First off, we are talking about a release build here, correct? Are you building code for the correct compute capability? You would want to use the CUDA profiler to tell you about performance bottlenecks in the code. You may not use the right amount of parallelism, examine your launch configuration. A rough first target for a GTX 1060 would be to have 10,000 threads executing in parallel.
The amount of code shown is insufficient to make a diagnosis about switching around logical operations. Like all modern compilers, the CUDA compiler aggressively optimizes logical expressions. It’s possible that by changing the AND to an XOR the compiler determines that the expression always evaluates to some fixed value, and then propagates that further through the code, eliminating vast portions of the code through dead code elimination. That would make the kernel execute very quickly.

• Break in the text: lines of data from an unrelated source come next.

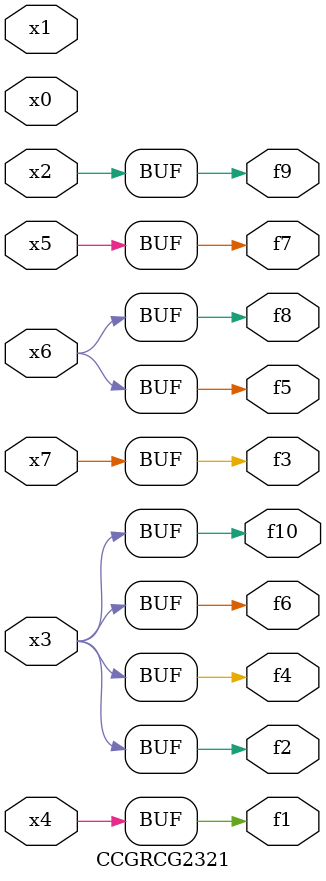
<source format=v>
module CCGRCG2321(
	input x0, x1, x2, x3, x4, x5, x6, x7,
	output f1, f2, f3, f4, f5, f6, f7, f8, f9, f10
);
	assign f1 = x4;
	assign f2 = x3;
	assign f3 = x7;
	assign f4 = x3;
	assign f5 = x6;
	assign f6 = x3;
	assign f7 = x5;
	assign f8 = x6;
	assign f9 = x2;
	assign f10 = x3;
endmodule

</source>
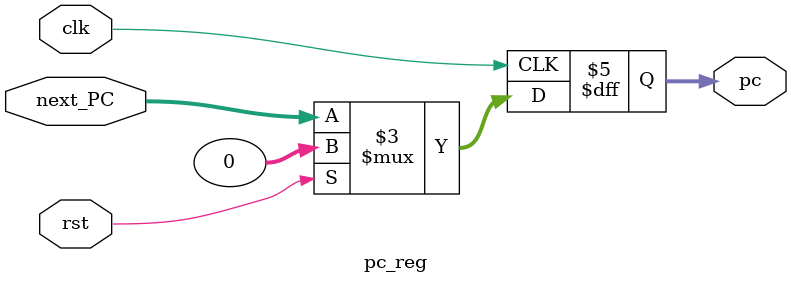
<source format=sv>
module pc_reg #(
    parameter WIDTH = 32
)(
    input logic clk, 
    input logic rst, 
    input logic [WIDTH-1:0] next_PC,
    output logic [WIDTH-1:0] pc
);

always_ff @ (posedge clk)
    begin
    if (rst) pc <= {WIDTH{1'b0}};
    else pc <= next_PC;
    end
endmodule

</source>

You would want to look at the generated machine code (SASS) with
cuobjdump --dump-sass to get a feel for what happens to the code based on your changes.

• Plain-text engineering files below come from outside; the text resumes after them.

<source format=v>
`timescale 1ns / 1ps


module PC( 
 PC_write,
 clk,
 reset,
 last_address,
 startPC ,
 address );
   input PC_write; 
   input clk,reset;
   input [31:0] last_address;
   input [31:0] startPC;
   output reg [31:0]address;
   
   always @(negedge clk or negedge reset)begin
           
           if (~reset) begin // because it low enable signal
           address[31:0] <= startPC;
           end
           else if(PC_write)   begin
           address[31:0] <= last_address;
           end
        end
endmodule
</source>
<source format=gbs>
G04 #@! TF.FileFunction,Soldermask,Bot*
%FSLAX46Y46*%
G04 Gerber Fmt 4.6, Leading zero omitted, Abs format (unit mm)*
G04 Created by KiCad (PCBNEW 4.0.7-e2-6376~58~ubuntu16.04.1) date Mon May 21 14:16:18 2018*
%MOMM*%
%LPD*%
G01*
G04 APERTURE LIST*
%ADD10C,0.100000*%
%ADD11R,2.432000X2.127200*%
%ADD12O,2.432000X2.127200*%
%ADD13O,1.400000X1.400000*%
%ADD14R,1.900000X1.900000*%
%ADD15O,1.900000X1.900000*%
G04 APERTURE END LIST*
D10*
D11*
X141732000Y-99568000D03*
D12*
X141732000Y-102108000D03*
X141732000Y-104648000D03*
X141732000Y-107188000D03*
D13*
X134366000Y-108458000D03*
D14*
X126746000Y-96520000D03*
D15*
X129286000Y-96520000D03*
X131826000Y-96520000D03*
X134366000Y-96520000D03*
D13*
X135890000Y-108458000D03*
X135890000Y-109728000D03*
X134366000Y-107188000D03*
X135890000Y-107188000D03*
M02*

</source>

I doubt that FL is a bit mask as stated, as it is used as a shift factor in the code. Given that ‘r’ is a uint32_t, is it necessary for A1 and FL to be UL? Is that UL as in “unsigned long”? If so, don’t use that, as the bit width of that type differs across platforms. Use uint64_t or uint32_t as appropriate.
As opposed to most modern CPUs, which are 64-bit processors, GPUs are essentially 32-bit processors with 64-bit addressing capabilities. As a consequence, 64-bit integer operations are always emulated. These emulations are usually efficient: 64-bit logical operations are simply split into two 32-bit logical operations.